:: Task goal ::
Omit all pictures and transcribe only the lines in the entries below that run from the line with "focal_mm: 50" through the line with "f_number: 4.3".

:: Recorded data ::
Start of Block

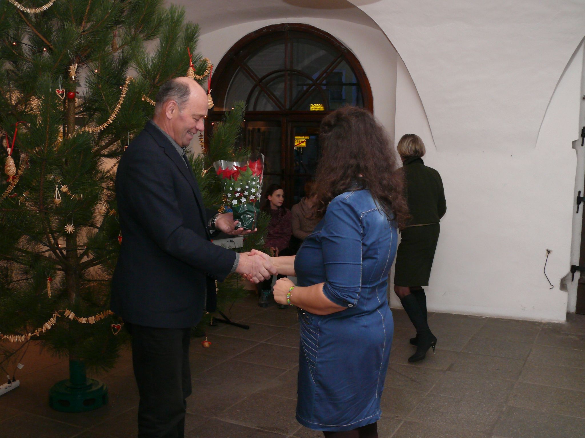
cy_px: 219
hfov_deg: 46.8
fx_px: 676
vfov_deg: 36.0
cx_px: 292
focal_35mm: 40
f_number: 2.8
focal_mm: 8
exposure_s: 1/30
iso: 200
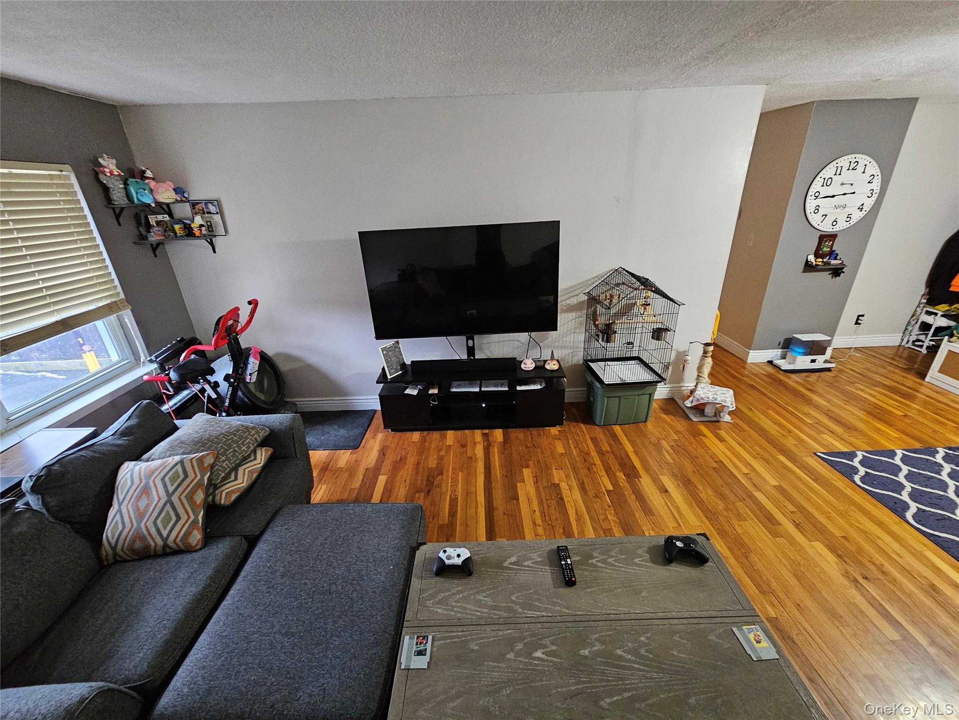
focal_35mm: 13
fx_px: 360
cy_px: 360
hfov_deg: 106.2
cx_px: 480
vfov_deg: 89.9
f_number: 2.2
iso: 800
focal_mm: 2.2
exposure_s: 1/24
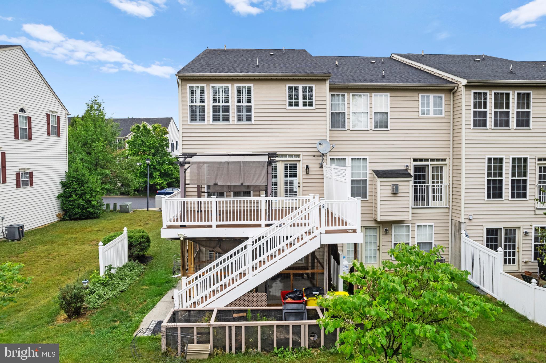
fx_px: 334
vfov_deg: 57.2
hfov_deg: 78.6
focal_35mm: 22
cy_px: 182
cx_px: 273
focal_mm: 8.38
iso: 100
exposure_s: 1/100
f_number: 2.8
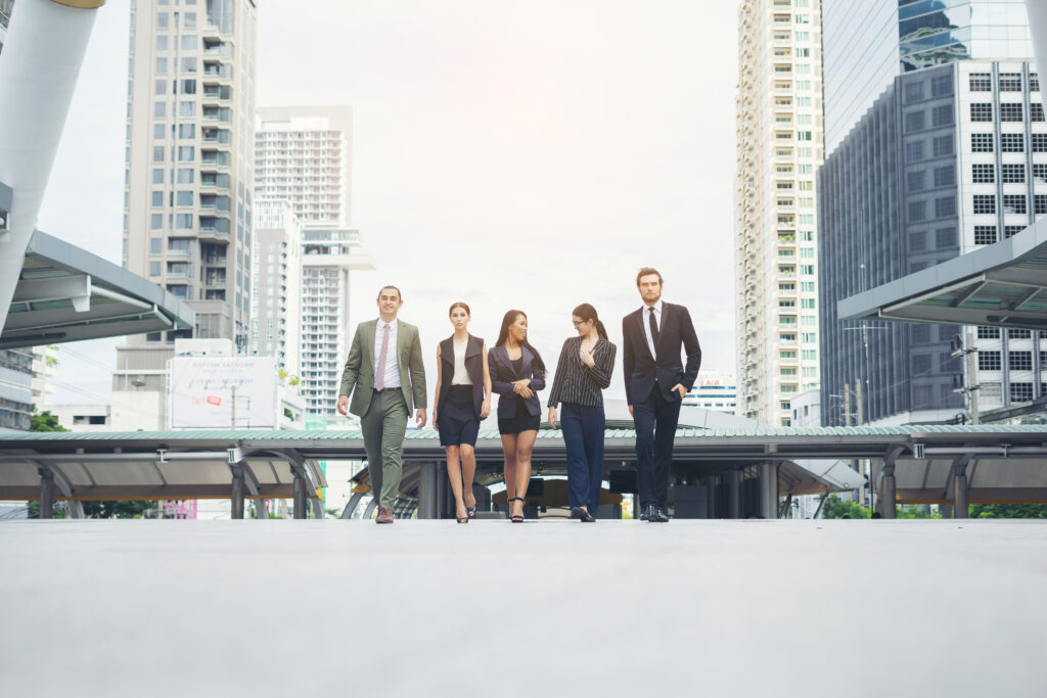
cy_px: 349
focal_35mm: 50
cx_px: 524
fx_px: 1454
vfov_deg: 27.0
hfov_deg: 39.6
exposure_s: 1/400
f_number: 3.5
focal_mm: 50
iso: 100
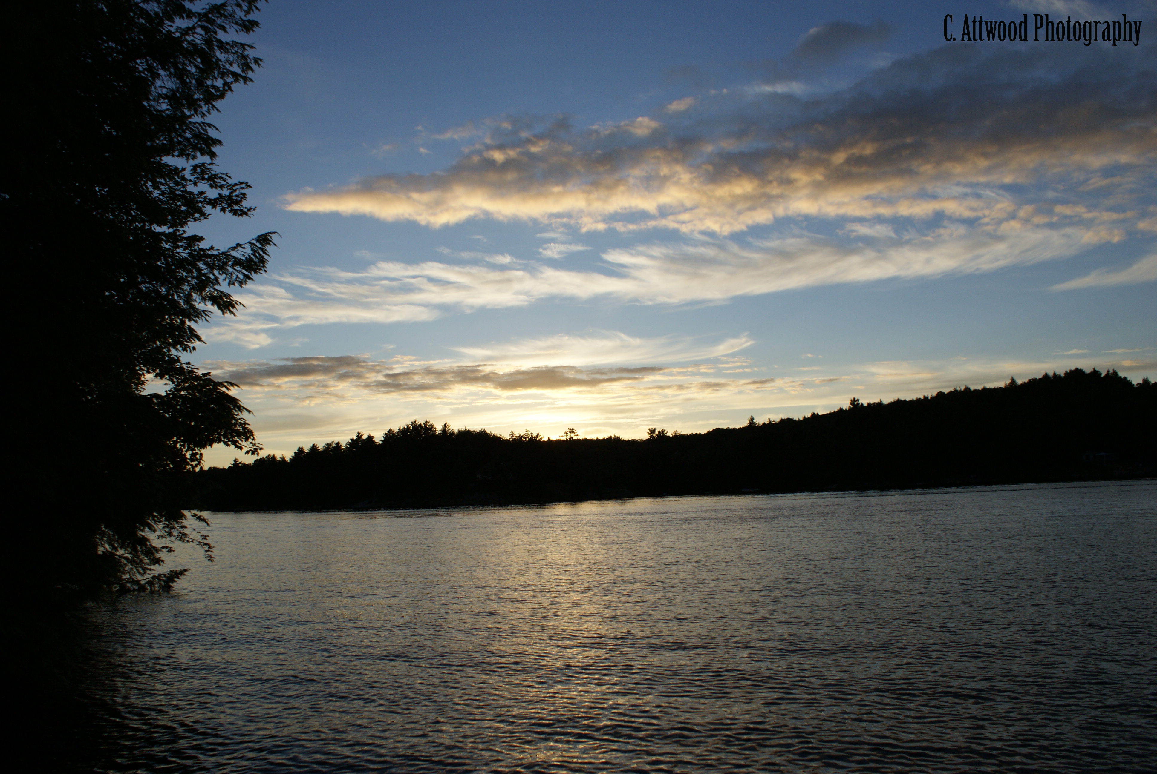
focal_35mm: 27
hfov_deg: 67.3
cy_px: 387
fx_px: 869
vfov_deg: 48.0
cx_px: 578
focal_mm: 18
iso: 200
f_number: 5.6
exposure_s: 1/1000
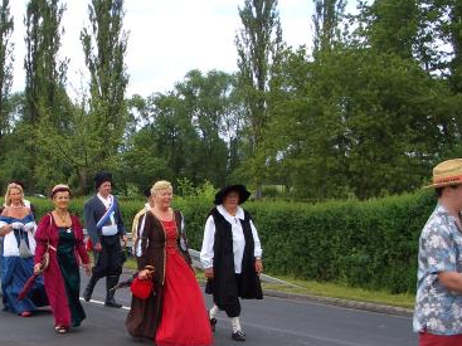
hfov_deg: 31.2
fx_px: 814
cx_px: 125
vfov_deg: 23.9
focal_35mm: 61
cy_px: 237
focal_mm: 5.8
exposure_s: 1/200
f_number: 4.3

End of Block
Start of Block

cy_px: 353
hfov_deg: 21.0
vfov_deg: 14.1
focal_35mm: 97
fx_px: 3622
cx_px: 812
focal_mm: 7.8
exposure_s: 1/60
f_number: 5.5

End of Block

:: Result ::
focal_mm: 50
iso: 100
focal_35mm: 27
hfov_deg: 67.3
cy_px: 387
fx_px: 869
vfov_deg: 48.0
cx_px: 578
focal_mm: 18
iso: 200
f_number: 5.6
exposure_s: 1/1000
hfov_deg: 31.2
fx_px: 814
cx_px: 125
vfov_deg: 23.9
focal_35mm: 61
cy_px: 237
focal_mm: 5.8
exposure_s: 1/200
f_number: 4.3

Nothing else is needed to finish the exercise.